I say "Google" because certain participants on this thread think I'm just making stuff up.

Regarding the ECSC, I'd have to check, but even if we didn't accede to it in 1972 (1.1.73 to be pedantic), we did at Maastricht, as then the two entities, EC and ECSC, were merged.

As I said earlier, only Euratom still has independent legal identity, but that is nominal. For all practical purposes, it is also administered by the EU.

E.

*More Googling - find the text of Lord Kilmuir's legal advice to Heath, from 1961. IIRC, K. was a Law Lord at the time or a government law officer (can't remember what Heath was doing). EIther way, the advice had (has!) serious legal weight. It is proof Heath lied to the Commons (and the rest of the nation) by claiming at the time there was no loss of sovereignty - he was told unambiguously. Wilson did essentially the same thing (lied) in the run up to 1975, in the governmental referendum leaflet, although it was an even more boldfaced lie than now (Cameron's little booklet). There are other governmental papers of the time (released a decade or more ago under the 30-year rule), where exactly how to deceive the voters over the matter of sovereignty was discussed quite overtly. They were nothing if not hubristic.

[edit]
I should mention something else important, too: The treaties are actually a matter of last resort, and NOT the day-to-day "operating manual" for the EU. It goes like this:

1. An EU bureaucrat decides some government's behaviour (or expected behaviour) isn't in the EU's interests, so there is a phone call to that country's PM or equivalent, "suggesting" a change of tack would be appropriate, in the interests of the Community. "We wouldn't want to have recourse to the Treaties now, would we?"

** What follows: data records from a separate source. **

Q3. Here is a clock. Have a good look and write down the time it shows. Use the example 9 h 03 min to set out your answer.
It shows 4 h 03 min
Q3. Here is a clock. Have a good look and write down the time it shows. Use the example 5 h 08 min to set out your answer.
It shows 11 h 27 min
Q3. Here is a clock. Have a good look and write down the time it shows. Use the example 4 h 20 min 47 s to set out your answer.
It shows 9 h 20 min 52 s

So de facto control is exercised, without there being anything on paper. If that is ignored...

2. Letters are exchanged (I'd expect that would initially involve govt. law officers, as they would be called on to advise ministers, and reminding them of our treaty obligations first, informally, of course, would be sensible, but I'm speculating).

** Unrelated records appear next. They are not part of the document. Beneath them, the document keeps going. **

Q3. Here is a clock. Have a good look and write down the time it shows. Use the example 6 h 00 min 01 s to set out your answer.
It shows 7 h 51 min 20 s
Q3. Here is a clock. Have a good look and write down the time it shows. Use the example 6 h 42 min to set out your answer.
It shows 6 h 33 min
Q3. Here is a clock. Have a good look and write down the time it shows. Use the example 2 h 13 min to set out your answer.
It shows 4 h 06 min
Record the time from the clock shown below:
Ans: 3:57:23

3. Last resort is a case at the European Court. That, is, by its own constitutional documents,** bound to find in favour of further European integration, so normally (and correctly by its terms of reference) it will find in favour of the Commission. The "judges" are political appointees, and in the past have been politico-bureaucrats, even with few legal qualifications. Anyway, no government wants to get to this stage and be humiliated by the EC (we are, occasionally, a noisy exception to this!), so they cave.

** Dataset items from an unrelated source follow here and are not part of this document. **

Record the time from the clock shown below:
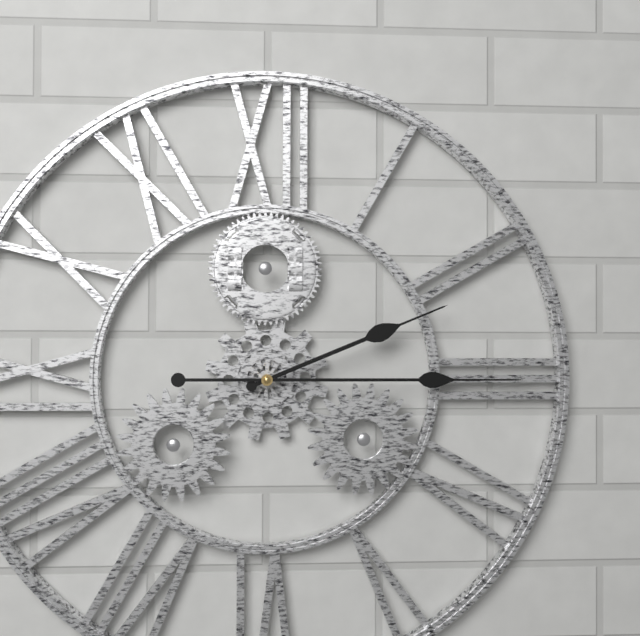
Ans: 2:15
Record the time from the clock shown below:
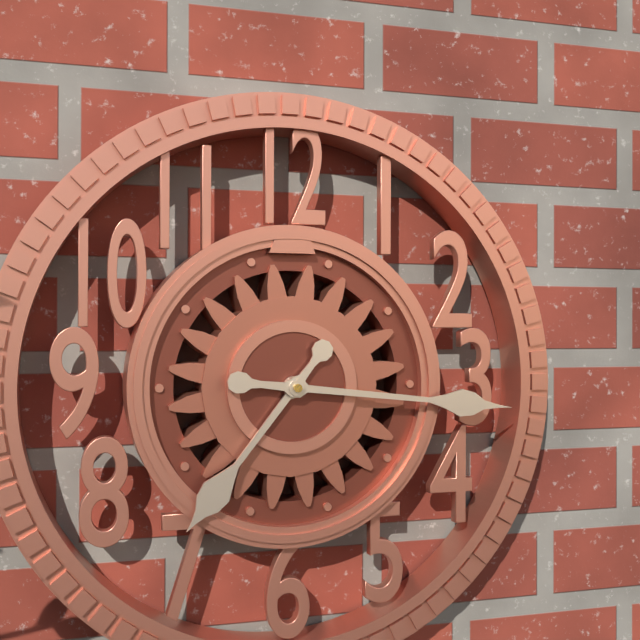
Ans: 7:16
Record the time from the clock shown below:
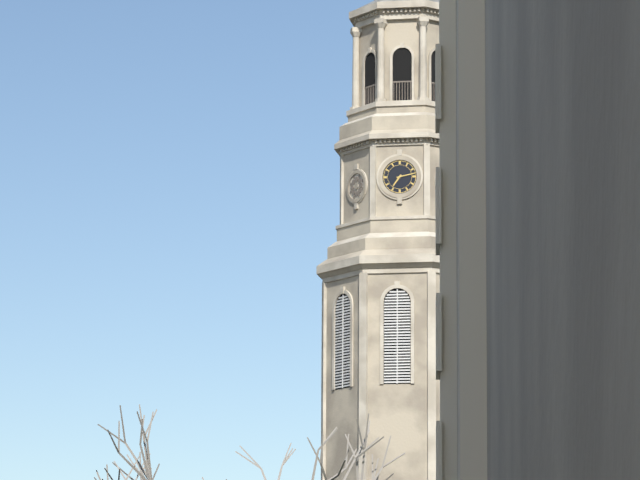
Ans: 7:13
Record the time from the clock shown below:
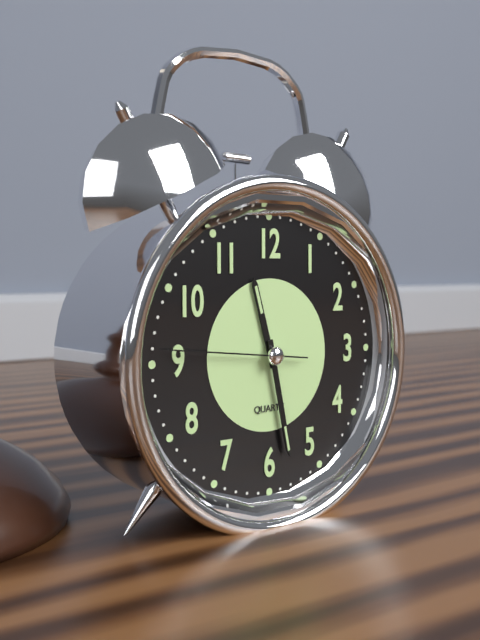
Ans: 11:28:46
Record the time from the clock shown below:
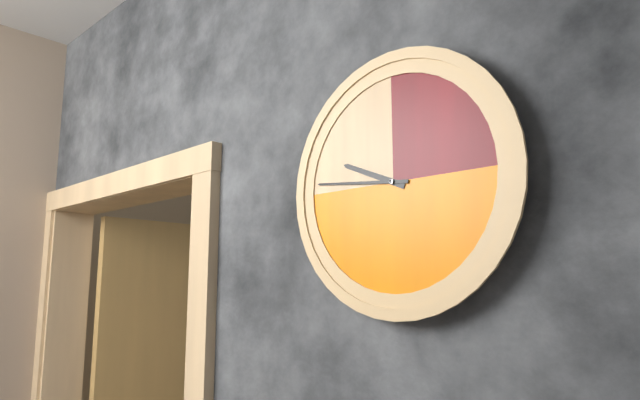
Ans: 9:46
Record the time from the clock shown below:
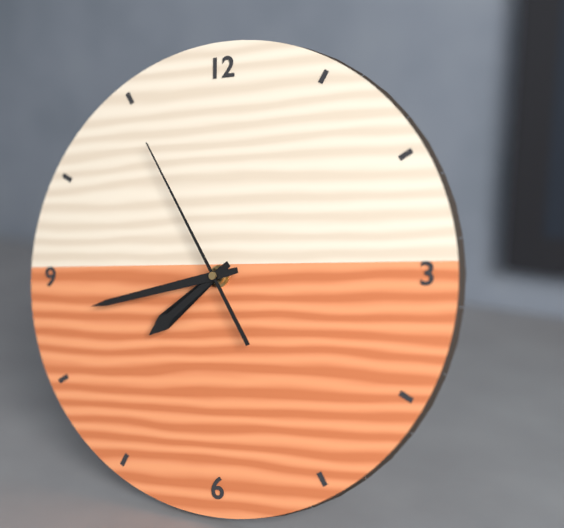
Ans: 7:43:55
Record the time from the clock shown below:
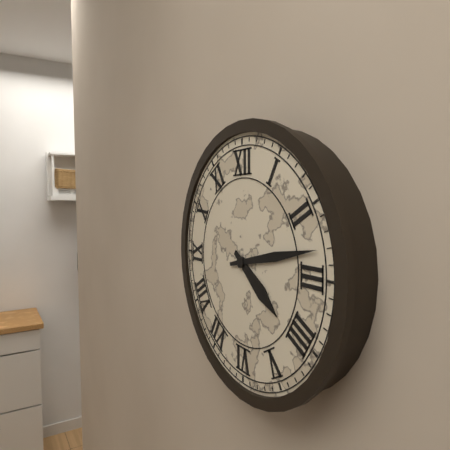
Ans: 4:13
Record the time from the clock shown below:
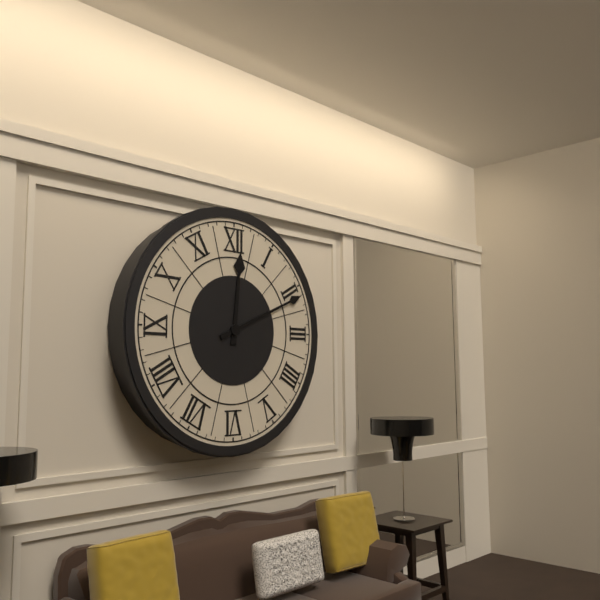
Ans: 12:11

You can see all this with the fall-out from the banking crisis and Greek debt, etc. Maastricht and Nice (don't have copies of later treaties) both contain clear and specific processes for dealing with excessive sovereign(!) debt incurred by eurozone countries, with penalties including suspension from participation in EU institutions, should "reforms" not happen. There were strict rules about the limited nature of ECB intervention, written warnings (from the Commission to the naughty country), etc. These were all ignored during the euro crisis because of the political momentum to prevent the euro failing (it still will, in due course). They even managed to stiff Osborne (who is an *****, by the way), for a huge loan (which we borrowed to get ourselves, so we could then hand it to German banks to pay for Greek profligacy!).
[/edit]


**The apparatus for setting up the European Court is in the treaties (NOT the European Court of Human Rights - that belongs to an entirely different setup, nominally nothing to do with the EU at all).
 
phil.p":1dfjgr2v said:
Interesting, DW. The polls tend to say that our young people will keep us in, but my friend is a GP who deals with hundreds of them told me the other day that the vast majority of the young people he'd chatted to about it were definitely for out. My wife is undecided and my uncle and my daughter (she still has the starry eyed optimism of youth) pro but I can't think of anyone else I know that wishes to remain.